▸ **WHAT IS EXPECTED**
Without the pictures, set down everything in the listing exactly.

▸ **RECORDS SHOWN**
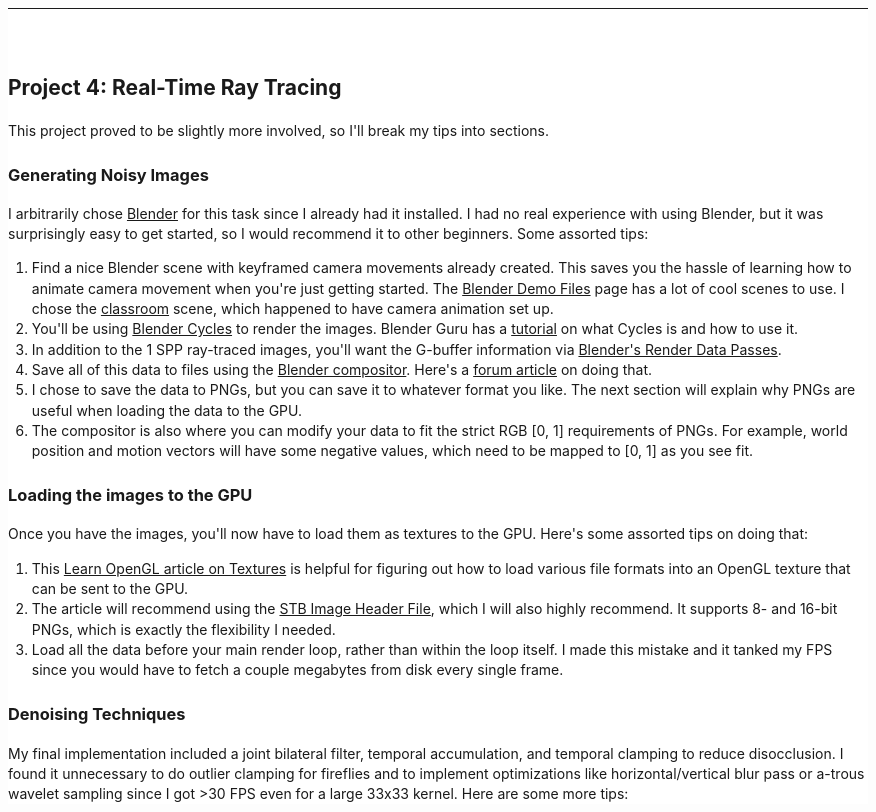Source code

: ----
<br/>

## Project 4: Real-Time Ray Tracing

This project proved to be slightly more involved, so I'll break my tips into sections.

### Generating Noisy Images

I arbitrarily chose [Blender](https://www.blender.org/) for this task since I already had it installed. I had no real experience with using Blender, but it was surprisingly easy to get started, so I would recommend it to other beginners. Some assorted tips:

1. Find a nice Blender scene with keyframed camera movements already created. This saves you the hassle of learning how to animate camera movement when you're just getting started. The [Blender Demo Files](https://www.blender.org/download/demo-files/) page has a lot of cool scenes to use. I chose the [classroom](https://download.blender.org/demo/test/classroom.zip) scene, which happened to have camera animation set up.
2. You'll be using [Blender Cycles](https://www.blender.org/features/rendering/) to render the images. Blender Guru has a [tutorial](https://www.youtube.com/watch?v=JCLSJg9sdNI) on what Cycles is and how to use it.
3. In addition to the 1 SPP ray-traced images, you'll want the G-buffer information via [Blender's Render Data Passes](https://docs.blender.org/manual/en/latest/render/layers/passes.html).
4. Save all of this data to files using the [Blender compositor](https://docs.blender.org/manual/en/latest/compositing/index.html). Here's a [forum article](https://blender.stackexchange.com/questions/28740/how-can-i-render-all-render-passes-to-files-in-cycles) on doing that.
5. I chose to save the data to PNGs, but you can save it to whatever format you like. The next section will explain why PNGs are useful when loading the data to the GPU.
5. The compositor is also where you can modify your data to fit the strict RGB [0, 1] requirements of PNGs. For example, world position and motion vectors will have some negative values, which need to be mapped to [0, 1] as you see fit.

### Loading the images to the GPU

Once you have the images, you'll now have to load them as textures to the GPU. Here's some assorted tips on doing that:

1. This [Learn OpenGL article on Textures](https://learnopengl.com/Getting-started/Textures) is helpful for figuring out how to load various file formats into an OpenGL texture that can be sent to the GPU.
2. The article will recommend using the [STB Image Header File](https://github.com/nothings/stb/blob/master/stb_image.h), which I will also highly recommend. It supports 8- and 16-bit PNGs, which is exactly the flexibility I needed.
3. Load all the data before your main render loop, rather than within the loop itself. I made this mistake and it tanked my FPS since you would have to fetch a couple megabytes from disk every single frame.

### Denoising Techniques

My final implementation included a joint bilateral filter, temporal accumulation, and temporal clamping to reduce disocclusion. I found it unnecessary to do outlier clamping for fireflies and to implement optimizations like horizontal/vertical blur pass or a-trous wavelet sampling since I got >30 FPS even for a large 33x33 kernel. Here are some more tips:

▸ **RESPONSE**
Source code

: ----
<br/>

## Project 4: Real-Time Ray Tracing

This project proved to be slightly more involved, so I'll break my tips into sections.

### Generating Noisy Images

I arbitrarily chose [Blender](https://www.blender.org/) for this task since I already had it installed. I had no real experience with using Blender, but it was surprisingly easy to get started, so I would recommend it to other beginners. Some assorted tips:

1. Find a nice Blender scene with keyframed camera movements already created. This saves you the hassle of learning how to animate camera movement when you're just getting started. The [Blender Demo Files](https://www.blender.org/download/demo-files/) page has a lot of cool scenes to use. I chose the [classroom](https://download.blender.org/demo/test/classroom.zip) scene, which happened to have camera animation set up.
2. You'll be using [Blender Cycles](https://www.blender.org/features/rendering/) to render the images. Blender Guru has a [tutorial](https://www.youtube.com/watch?v=JCLSJg9sdNI) on what Cycles is and how to use it.
3. In addition to the 1 SPP ray-traced images, you'll want the G-buffer information via [Blender's Render Data Passes](https://docs.blender.org/manual/en/latest/render/layers/passes.html).
4. Save all of this data to files using the [Blender compositor](https://docs.blender.org/manual/en/latest/compositing/index.html). Here's a [forum article](https://blender.stackexchange.com/questions/28740/how-can-i-render-all-render-passes-to-files-in-cycles) on doing that.
5. I chose to save the data to PNGs, but you can save it to whatever format you like. The next section will explain why PNGs are useful when loading the data to the GPU.
5. The compositor is also where you can modify your data to fit the strict RGB [0, 1] requirements of PNGs. For example, world position and motion vectors will have some negative values, which need to be mapped to [0, 1] as you see fit.

### Loading the images to the GPU

Once you have the images, you'll now have to load them as textures to the GPU. Here's some assorted tips on doing that:

1. This [Learn OpenGL article on Textures](https://learnopengl.com/Getting-started/Textures) is helpful for figuring out how to load various file formats into an OpenGL texture that can be sent to the GPU.
2. The article will recommend using the [STB Image Header File](https://github.com/nothings/stb/blob/master/stb_image.h), which I will also highly recommend. It supports 8- and 16-bit PNGs, which is exactly the flexibility I needed.
3. Load all the data before your main render loop, rather than within the loop itself. I made this mistake and it tanked my FPS since you would have to fetch a couple megabytes from disk every single frame.

### Denoising Techniques

My final implementation included a joint bilateral filter, temporal accumulation, and temporal clamping to reduce disocclusion. I found it unnecessary to do outlier clamping for fireflies and to implement optimizations like horizontal/vertical blur pass or a-trous wavelet sampling since I got >30 FPS even for a large 33x33 kernel. Here are some more tips:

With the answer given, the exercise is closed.